### What is being asked
The data below should be repeated exactly and in full.

(Records excerpted from a collection)
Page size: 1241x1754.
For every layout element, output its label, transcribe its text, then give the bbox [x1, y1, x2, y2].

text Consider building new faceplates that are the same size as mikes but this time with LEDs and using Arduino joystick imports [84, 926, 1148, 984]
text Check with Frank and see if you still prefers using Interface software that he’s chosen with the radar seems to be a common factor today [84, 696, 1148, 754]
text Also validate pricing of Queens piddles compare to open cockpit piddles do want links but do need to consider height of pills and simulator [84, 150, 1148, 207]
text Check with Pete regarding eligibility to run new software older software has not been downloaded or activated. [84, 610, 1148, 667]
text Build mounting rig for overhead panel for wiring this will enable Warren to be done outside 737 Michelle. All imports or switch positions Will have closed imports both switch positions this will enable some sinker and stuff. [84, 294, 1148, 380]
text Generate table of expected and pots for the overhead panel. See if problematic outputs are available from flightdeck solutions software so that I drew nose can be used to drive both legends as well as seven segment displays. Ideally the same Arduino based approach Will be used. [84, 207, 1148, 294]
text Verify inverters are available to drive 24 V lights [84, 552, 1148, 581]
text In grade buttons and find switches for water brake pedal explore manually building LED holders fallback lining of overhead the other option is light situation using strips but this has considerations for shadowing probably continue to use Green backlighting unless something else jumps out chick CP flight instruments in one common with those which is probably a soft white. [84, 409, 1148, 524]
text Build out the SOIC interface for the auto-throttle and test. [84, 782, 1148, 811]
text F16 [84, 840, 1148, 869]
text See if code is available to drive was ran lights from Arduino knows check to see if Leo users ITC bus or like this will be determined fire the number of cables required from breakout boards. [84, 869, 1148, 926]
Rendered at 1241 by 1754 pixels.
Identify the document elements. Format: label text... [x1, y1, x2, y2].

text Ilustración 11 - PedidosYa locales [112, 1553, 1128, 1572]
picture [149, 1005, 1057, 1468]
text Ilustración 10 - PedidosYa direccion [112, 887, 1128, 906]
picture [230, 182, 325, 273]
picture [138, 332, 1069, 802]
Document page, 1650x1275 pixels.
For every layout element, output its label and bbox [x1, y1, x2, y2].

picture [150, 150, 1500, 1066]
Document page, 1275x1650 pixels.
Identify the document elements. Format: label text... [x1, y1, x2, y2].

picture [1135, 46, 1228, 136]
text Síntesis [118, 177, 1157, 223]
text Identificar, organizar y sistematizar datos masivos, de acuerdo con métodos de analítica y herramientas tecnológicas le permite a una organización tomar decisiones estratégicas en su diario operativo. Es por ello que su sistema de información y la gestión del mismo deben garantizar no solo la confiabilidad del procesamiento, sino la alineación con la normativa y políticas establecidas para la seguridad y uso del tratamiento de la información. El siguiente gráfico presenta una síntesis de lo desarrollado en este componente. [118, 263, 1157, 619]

### Your response
Page size: 1241x1754.
For every layout element, output its label, transcribe its text, then give the bbox [x1, y1, x2, y2].

text Consider building new faceplates that are the same size as mikes but this time with LEDs and using Arduino joystick imports [84, 926, 1148, 984]
text Check with Frank and see if you still prefers using Interface software that he’s chosen with the radar seems to be a common factor today [84, 696, 1148, 754]
text Also validate pricing of Queens piddles compare to open cockpit piddles do want links but do need to consider height of pills and simulator [84, 150, 1148, 207]
text Check with Pete regarding eligibility to run new software older software has not been downloaded or activated. [84, 610, 1148, 667]
text Build mounting rig for overhead panel for wiring this will enable Warren to be done outside 737 Michelle. All imports or switch positions Will have closed imports both switch positions this will enable some sinker and stuff. [84, 294, 1148, 380]
text Generate table of expected and pots for the overhead panel. See if problematic outputs are available from flightdeck solutions software so that I drew nose can be used to drive both legends as well as seven segment displays. Ideally the same Arduino based approach Will be used. [84, 207, 1148, 294]
text Verify inverters are available to drive 24 V lights [84, 552, 1148, 581]
text In grade buttons and find switches for water brake pedal explore manually building LED holders fallback lining of overhead the other option is light situation using strips but this has considerations for shadowing probably continue to use Green backlighting unless something else jumps out chick CP flight instruments in one common with those which is probably a soft white. [84, 409, 1148, 524]
text Build out the SOIC interface for the auto-throttle and test. [84, 782, 1148, 811]
text F16 [84, 840, 1148, 869]
text See if code is available to drive was ran lights from Arduino knows check to see if Leo users ITC bus or like this will be determined fire the number of cables required from breakout boards. [84, 869, 1148, 926]
Rendered at 1241 by 1754 pixels.
Identify the document elements. Format: label text... [x1, y1, x2, y2].

text Ilustración 11 - PedidosYa locales [112, 1553, 1128, 1572]
picture [149, 1005, 1057, 1468]
text Ilustración 10 - PedidosYa direccion [112, 887, 1128, 906]
picture [230, 182, 325, 273]
picture [138, 332, 1069, 802]
Document page, 1650x1275 pixels.
For every layout element, output its label and bbox [x1, y1, x2, y2].

picture [150, 150, 1500, 1066]
Document page, 1275x1650 pixels.
Identify the document elements. Format: label text... [x1, y1, x2, y2].

picture [1135, 46, 1228, 136]
text Síntesis [118, 177, 1157, 223]
text Identificar, organizar y sistematizar datos masivos, de acuerdo con métodos de analítica y herramientas tecnológicas le permite a una organización tomar decisiones estratégicas en su diario operativo. Es por ello que su sistema de información y la gestión del mismo deben garantizar no solo la confiabilidad del procesamiento, sino la alineación con la normativa y políticas establecidas para la seguridad y uso del tratamiento de la información. El siguiente gráfico presenta una síntesis de lo desarrollado en este componente. [118, 263, 1157, 619]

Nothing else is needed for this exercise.